• _BRIEF_
Within the entries below, find the portion that opens with the line containing "AP English Literature: 4 -> 3" and closes with the line containing "College Planning 12: 0 -> 2". Retype that portion exactly and only.

• _EXERCISE MATERIALS_

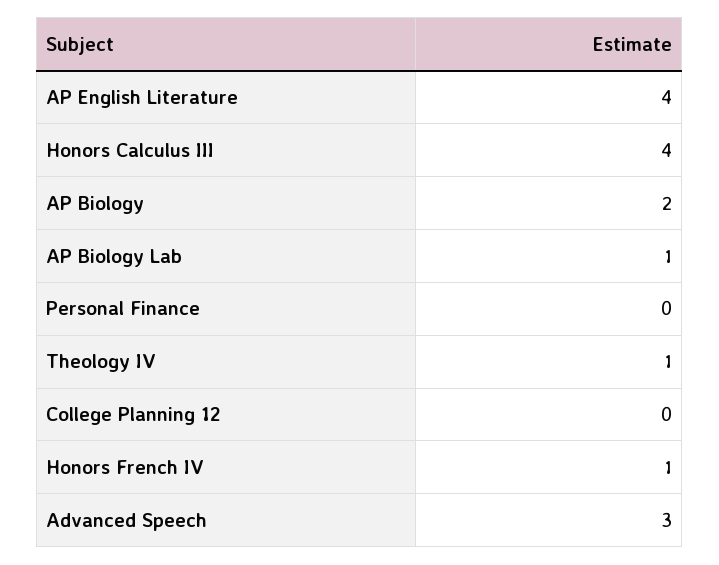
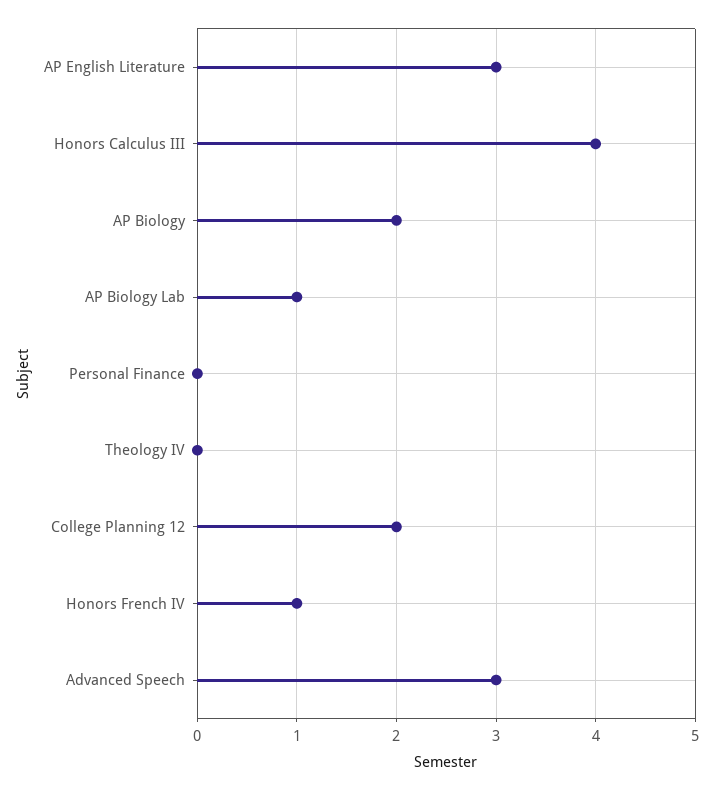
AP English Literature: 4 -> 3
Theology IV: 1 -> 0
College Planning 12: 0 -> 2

--

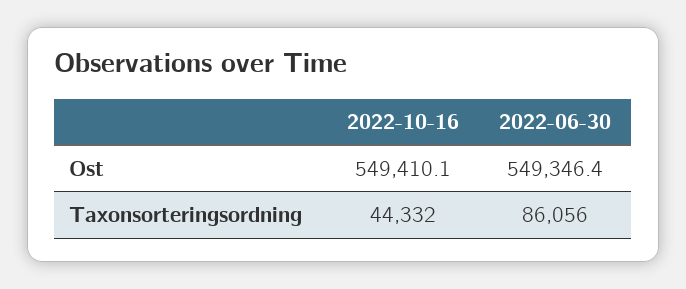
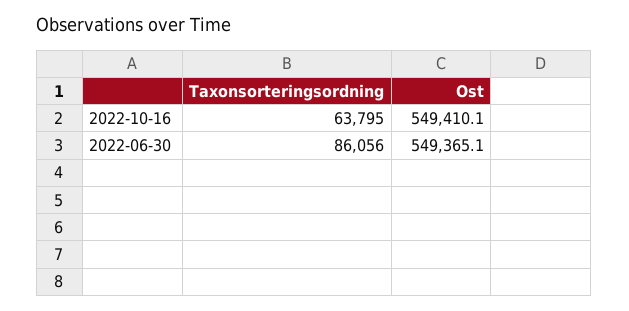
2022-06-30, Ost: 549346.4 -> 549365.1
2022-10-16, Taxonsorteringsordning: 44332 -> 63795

• _EXERCISE RESULT_
AP English Literature: 4 -> 3
Theology IV: 1 -> 0
College Planning 12: 0 -> 2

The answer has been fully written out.